Hoy, un domingo gris, de esos domingos raros en los que el gris del cielo parece inundarlo todo, un domingo más de vida, de vida gris, a veces la vida se pone así, se tuerce, se oscurece, se mancha con salpicaduras de aceite de fritura de albóndigas, o de calamar, o de croquetas caseras hechas con cariño, de ese cariño que no se compra con dinero, que nace del impulso, del apego, de la necesidad.
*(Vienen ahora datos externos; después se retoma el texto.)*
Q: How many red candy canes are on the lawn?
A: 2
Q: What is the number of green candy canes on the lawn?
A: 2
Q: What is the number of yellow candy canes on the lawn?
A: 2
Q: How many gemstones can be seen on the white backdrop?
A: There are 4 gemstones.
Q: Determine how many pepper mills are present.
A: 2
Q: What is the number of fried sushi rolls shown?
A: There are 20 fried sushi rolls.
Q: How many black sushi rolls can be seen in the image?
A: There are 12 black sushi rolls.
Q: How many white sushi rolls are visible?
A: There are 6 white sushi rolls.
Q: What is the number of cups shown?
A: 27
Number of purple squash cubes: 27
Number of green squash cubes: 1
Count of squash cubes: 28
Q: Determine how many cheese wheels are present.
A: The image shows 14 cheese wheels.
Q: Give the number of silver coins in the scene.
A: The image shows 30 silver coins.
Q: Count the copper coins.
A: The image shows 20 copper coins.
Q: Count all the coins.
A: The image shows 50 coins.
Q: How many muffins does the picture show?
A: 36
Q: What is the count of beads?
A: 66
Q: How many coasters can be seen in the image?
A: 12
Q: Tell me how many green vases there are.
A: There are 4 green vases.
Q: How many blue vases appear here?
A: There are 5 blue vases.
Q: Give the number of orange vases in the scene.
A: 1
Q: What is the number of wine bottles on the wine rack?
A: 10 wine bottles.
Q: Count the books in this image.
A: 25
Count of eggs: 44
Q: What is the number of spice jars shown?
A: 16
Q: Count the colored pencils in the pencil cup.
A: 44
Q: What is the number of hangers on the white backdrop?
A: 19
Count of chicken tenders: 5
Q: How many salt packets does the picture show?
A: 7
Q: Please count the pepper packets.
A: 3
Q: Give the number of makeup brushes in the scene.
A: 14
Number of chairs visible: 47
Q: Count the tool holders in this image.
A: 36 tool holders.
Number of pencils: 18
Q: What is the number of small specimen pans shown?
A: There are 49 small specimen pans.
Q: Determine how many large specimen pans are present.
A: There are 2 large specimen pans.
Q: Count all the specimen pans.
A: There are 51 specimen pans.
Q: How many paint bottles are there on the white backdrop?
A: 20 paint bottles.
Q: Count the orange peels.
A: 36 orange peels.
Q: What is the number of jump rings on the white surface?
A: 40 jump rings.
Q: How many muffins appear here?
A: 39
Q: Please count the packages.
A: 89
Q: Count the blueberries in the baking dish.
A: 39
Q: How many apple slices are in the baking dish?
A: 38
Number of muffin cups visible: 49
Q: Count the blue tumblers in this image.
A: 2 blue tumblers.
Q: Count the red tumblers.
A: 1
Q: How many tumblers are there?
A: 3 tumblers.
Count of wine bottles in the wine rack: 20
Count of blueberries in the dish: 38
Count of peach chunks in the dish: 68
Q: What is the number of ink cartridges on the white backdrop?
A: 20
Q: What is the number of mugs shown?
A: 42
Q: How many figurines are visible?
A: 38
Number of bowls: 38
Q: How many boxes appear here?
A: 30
La lavadora estaba llena de suciedad de vida. Empezamos a meter prendas dentro de ella, si fuera lo mismo con las manchas en el alma, con las preocupaciones, con los problemas. Un poco de quitamanchas a la pena negra por la enfermedad de una amiga, y a la lavadora; un poco más del mágico producto sobre el dolor de ver a un familiar arrastrándose por la vida, y a la lavadora; detergente muy potente para la pérdida de un ser querido y a la lavadora; cepillo y rascado ante la traición de ese amigo que no lo era tanto, y a la lavadora.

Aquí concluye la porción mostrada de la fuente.